The Journey: #61 Be Ready, Or Not
- 2 days ago
- 4 min read

There is something I tell every CSM I've ever led or coached, and I say it often enough that they can probably hear it in their sleep.
Be prepared.
Be prepared for your customer to tell you they’re evaluating competitive solutions.
Be prepared for your customer to tell you the product isn't meeting their needs.
Be prepared for your champion to share that they’ve been promoted and are moving into a different role.
Be prepared to learn about a recent acquisition that could present a massive expansion opportunity… or quietly put your entire partnership at risk.
This is real life for Customer Success Managers.
And the GREAT CSMs, the ones who consistently protect revenue and expand accounts, are prepared for the agenda they planned so carefully to get tossed out the window in the first five minutes.
The best leaders? They don’t just tell their teams to “be proactive.” They enable this level of preparation. They role-play. They debrief. They normalize hard conversations. They make it safe to talk about what went wrong so it can go better next time.
Because here’s what happens if you don’t prepare.
You get emotionally hijacked.
I remember very clearly the first time a customer (The Limited, I'll never forget) told me they were churning. I can still feel it in my body when I think about it. I was shocked. I was upset. I was confused. I was embarrassed. I was trying to process what they were saying while also trying to sound composed and professional.
All of those feelings prevented me from managing the conversation effectively.

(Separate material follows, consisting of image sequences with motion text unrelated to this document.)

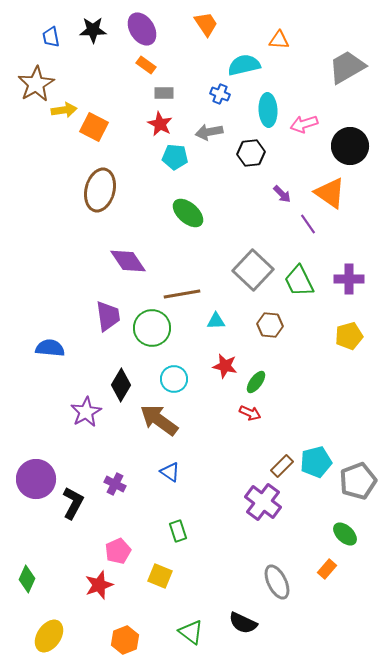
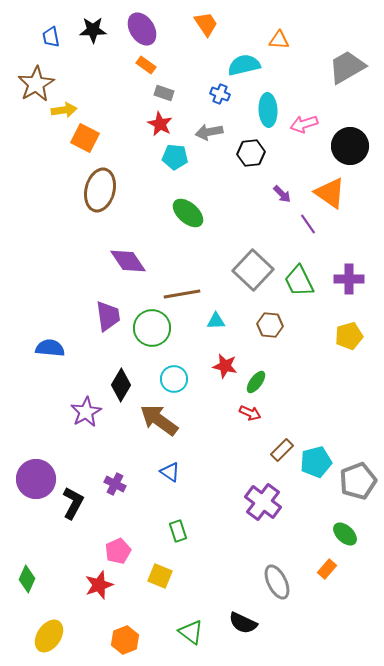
gray rectangle at (164, 93): rotated 18 degrees clockwise
orange square at (94, 127): moved 9 px left, 11 px down
brown rectangle at (282, 466): moved 16 px up
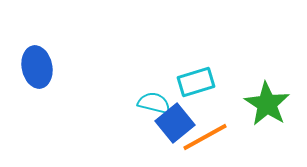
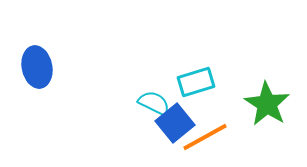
cyan semicircle: rotated 12 degrees clockwise
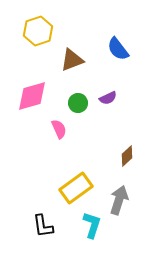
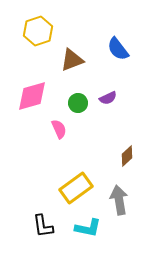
gray arrow: rotated 28 degrees counterclockwise
cyan L-shape: moved 4 px left, 3 px down; rotated 84 degrees clockwise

I left that call with almost no additional information. No real understanding of what changed, no clarity around timing, and no insight into whether this was salvageable or already decided months ago.
Thankfully, I had a strong leader at the time. I was able to debrief, get support, and get the customer back on another call.
But let’s be honest. That is not always a likely outcome.
When a customer delivers bad news and tells you they’re “done” with the partnership, they are not usually eager to give you more of their time. You might not get another shot. You cannot assume you’ll get a redo.
You have to make the most of the time you have in that exact moment and assume you may never speak to them again and ask the questions you need to move forward effectively, whether that means trying to save the deal, learning from the loss, or protecting the rest of your book of business from the same outcome.
I had a bit of déjà vu today.
I was on a call with one of my consulting customers, and their CSM ran into this exact situation. A customer communicated their intent to churn and move to a competitive solution, and they were completely caught off guard. They wrapped up the conversation professionally, but they walked away knowing nothing more than the customer’s intent to move.
No depth. No timeline. No underlying driver.
I coached them through the next steps, which started with getting that customer back on a call. But the bigger conversation was this: preparation isn’t about scripting every word you’re going to say. It’s about being emotionally ready and strategically curious when the conversation shifts unexpectedly.
Since there are a lot of different things that can surface in any customer conversation, here are three questions I would ask in some of the most common high-stakes scenarios.
Not because they’re perfect questions. But because they force clarity.
Customer Churning
“What specific outcomes were you hoping to achieve that you feel we didn’t deliver on?”
“When did you first start considering alternatives?”
“If nothing changed on your end, what would have needed to be different on ours for you to stay?”
These questions help you understand expectation gaps, timeline, and whether this decision was reactive or building quietly for months. They also give you insight you can use to prevent the next churn.
New Executive Stakeholder
“What does success look like for you in your first 6-12 months in this role?”
“Have you used a similar solution in the past, and how does that compare to what you see here?”
“What would make this partnership a clear win in your eyes?”
This aligns you to their definition of value, surfaces competitive bias early, and gives you a chance to anchor the relationship at the executive level before someone else controls the narrative.
Upcoming M&A
“How do you anticipate this acquisition impacting your current tech stack?”
“Who will ultimately be involved in decisions about which systems stay or go?”
“What would integration success look like from your perspective?”
These questions help you understand decision power, consolidation risk, and whether you need to reposition yourself as essential infrastructure versus a replaceable tool.
Product Gaps
“How is this gap impacting your team’s daily workflow?”
“What workaround are you currently using?”
“If this were solved tomorrow, what would that enable for your team?”
This shifts the conversation from feature request to business impact and helps you quantify urgency.
Lack of ROI
“What metrics are you currently using to evaluate success?”
“Were these the same metrics we aligned on at the beginning of the partnership?”
“What would need to happen in the next 90 days for you to feel confident in the investment?”
This uncovers misalignment, adoption issues, and whether expectations were ever clearly defined in the first place.
Preparation is not paranoia, it’s professionalism.
It’s assuming that at some point, a conversation will not go the way you planned and deciding in advance that you will stay calm, stay curious, and stay in control of the moment.
The best CSMs aren’t the ones who never get surprised. They’re the ones who are steady when they are.
And the best leaders don’t just hope their teams will “handle it.” They actively coach for these moments before they happen. Because ready or not… the conversation is coming. The only question is whether you’ll be prepared when it does.